Stored data
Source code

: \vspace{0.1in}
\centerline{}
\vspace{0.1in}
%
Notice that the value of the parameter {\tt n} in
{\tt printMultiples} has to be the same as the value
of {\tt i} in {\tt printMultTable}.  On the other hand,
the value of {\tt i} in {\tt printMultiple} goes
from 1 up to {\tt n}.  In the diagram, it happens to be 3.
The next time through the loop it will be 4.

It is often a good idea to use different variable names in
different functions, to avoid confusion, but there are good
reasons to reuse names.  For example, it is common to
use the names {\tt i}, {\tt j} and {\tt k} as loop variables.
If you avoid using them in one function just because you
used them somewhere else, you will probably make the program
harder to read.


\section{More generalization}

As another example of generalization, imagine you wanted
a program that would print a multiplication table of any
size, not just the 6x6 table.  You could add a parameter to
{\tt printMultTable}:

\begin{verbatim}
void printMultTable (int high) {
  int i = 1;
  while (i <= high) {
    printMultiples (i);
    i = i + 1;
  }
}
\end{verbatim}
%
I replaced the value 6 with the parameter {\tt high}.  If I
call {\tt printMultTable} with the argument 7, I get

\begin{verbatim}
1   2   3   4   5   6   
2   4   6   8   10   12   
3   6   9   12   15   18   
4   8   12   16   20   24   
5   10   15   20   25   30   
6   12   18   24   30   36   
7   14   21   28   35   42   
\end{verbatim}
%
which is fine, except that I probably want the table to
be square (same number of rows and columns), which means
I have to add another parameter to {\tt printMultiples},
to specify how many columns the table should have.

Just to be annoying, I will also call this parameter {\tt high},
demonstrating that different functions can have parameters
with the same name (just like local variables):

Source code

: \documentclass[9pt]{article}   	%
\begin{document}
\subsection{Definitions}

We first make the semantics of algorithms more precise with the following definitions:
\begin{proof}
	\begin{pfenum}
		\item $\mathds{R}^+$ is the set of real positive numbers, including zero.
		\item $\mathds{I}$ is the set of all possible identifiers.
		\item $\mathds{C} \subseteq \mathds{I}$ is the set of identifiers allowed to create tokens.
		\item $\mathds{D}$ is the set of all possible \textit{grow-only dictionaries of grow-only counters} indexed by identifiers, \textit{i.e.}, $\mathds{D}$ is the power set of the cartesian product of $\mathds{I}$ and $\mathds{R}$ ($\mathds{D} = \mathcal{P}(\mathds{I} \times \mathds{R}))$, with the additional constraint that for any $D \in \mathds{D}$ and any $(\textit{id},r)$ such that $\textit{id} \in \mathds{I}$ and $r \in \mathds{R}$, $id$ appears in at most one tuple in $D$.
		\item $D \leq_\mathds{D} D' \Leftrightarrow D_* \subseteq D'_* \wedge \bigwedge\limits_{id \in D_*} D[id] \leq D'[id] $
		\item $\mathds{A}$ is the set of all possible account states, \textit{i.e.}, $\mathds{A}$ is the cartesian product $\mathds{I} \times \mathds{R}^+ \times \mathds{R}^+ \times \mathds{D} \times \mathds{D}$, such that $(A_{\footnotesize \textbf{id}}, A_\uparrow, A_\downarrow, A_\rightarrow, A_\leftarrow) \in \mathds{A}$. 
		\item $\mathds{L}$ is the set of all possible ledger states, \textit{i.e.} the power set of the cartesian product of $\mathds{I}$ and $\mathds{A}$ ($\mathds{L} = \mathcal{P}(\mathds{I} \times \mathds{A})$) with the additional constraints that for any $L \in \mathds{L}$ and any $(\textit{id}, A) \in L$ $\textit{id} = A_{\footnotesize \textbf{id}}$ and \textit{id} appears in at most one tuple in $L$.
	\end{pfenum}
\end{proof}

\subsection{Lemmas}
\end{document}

To-do item
Restate each entry word for word.

Expected answer
Source code

: \vspace{0.1in}
\centerline{}
\vspace{0.1in}
%
Notice that the value of the parameter {\tt n} in
{\tt printMultiples} has to be the same as the value
of {\tt i} in {\tt printMultTable}.  On the other hand,
the value of {\tt i} in {\tt printMultiple} goes
from 1 up to {\tt n}.  In the diagram, it happens to be 3.
The next time through the loop it will be 4.

It is often a good idea to use different variable names in
different functions, to avoid confusion, but there are good
reasons to reuse names.  For example, it is common to
use the names {\tt i}, {\tt j} and {\tt k} as loop variables.
If you avoid using them in one function just because you
used them somewhere else, you will probably make the program
harder to read.


\section{More generalization}

As another example of generalization, imagine you wanted
a program that would print a multiplication table of any
size, not just the 6x6 table.  You could add a parameter to
{\tt printMultTable}:

\begin{verbatim}
void printMultTable (int high) {
  int i = 1;
  while (i <= high) {
    printMultiples (i);
    i = i + 1;
  }
}
\end{verbatim}
%
I replaced the value 6 with the parameter {\tt high}.  If I
call {\tt printMultTable} with the argument 7, I get

\begin{verbatim}
1   2   3   4   5   6   
2   4   6   8   10   12   
3   6   9   12   15   18   
4   8   12   16   20   24   
5   10   15   20   25   30   
6   12   18   24   30   36   
7   14   21   28   35   42   
\end{verbatim}
%
which is fine, except that I probably want the table to
be square (same number of rows and columns), which means
I have to add another parameter to {\tt printMultiples},
to specify how many columns the table should have.

Just to be annoying, I will also call this parameter {\tt high},
demonstrating that different functions can have parameters
with the same name (just like local variables):

Source code

: \documentclass[9pt]{article}   	%
\begin{document}
\subsection{Definitions}

We first make the semantics of algorithms more precise with the following definitions:
\begin{proof}
	\begin{pfenum}
		\item $\mathds{R}^+$ is the set of real positive numbers, including zero.
		\item $\mathds{I}$ is the set of all possible identifiers.
		\item $\mathds{C} \subseteq \mathds{I}$ is the set of identifiers allowed to create tokens.
		\item $\mathds{D}$ is the set of all possible \textit{grow-only dictionaries of grow-only counters} indexed by identifiers, \textit{i.e.}, $\mathds{D}$ is the power set of the cartesian product of $\mathds{I}$ and $\mathds{R}$ ($\mathds{D} = \mathcal{P}(\mathds{I} \times \mathds{R}))$, with the additional constraint that for any $D \in \mathds{D}$ and any $(\textit{id},r)$ such that $\textit{id} \in \mathds{I}$ and $r \in \mathds{R}$, $id$ appears in at most one tuple in $D$.
		\item $D \leq_\mathds{D} D' \Leftrightarrow D_* \subseteq D'_* \wedge \bigwedge\limits_{id \in D_*} D[id] \leq D'[id] $
		\item $\mathds{A}$ is the set of all possible account states, \textit{i.e.}, $\mathds{A}$ is the cartesian product $\mathds{I} \times \mathds{R}^+ \times \mathds{R}^+ \times \mathds{D} \times \mathds{D}$, such that $(A_{\footnotesize \textbf{id}}, A_\uparrow, A_\downarrow, A_\rightarrow, A_\leftarrow) \in \mathds{A}$. 
		\item $\mathds{L}$ is the set of all possible ledger states, \textit{i.e.} the power set of the cartesian product of $\mathds{I}$ and $\mathds{A}$ ($\mathds{L} = \mathcal{P}(\mathds{I} \times \mathds{A})$) with the additional constraints that for any $L \in \mathds{L}$ and any $(\textit{id}, A) \in L$ $\textit{id} = A_{\footnotesize \textbf{id}}$ and \textit{id} appears in at most one tuple in $L$.
	\end{pfenum}
\end{proof}

\subsection{Lemmas}
\end{document}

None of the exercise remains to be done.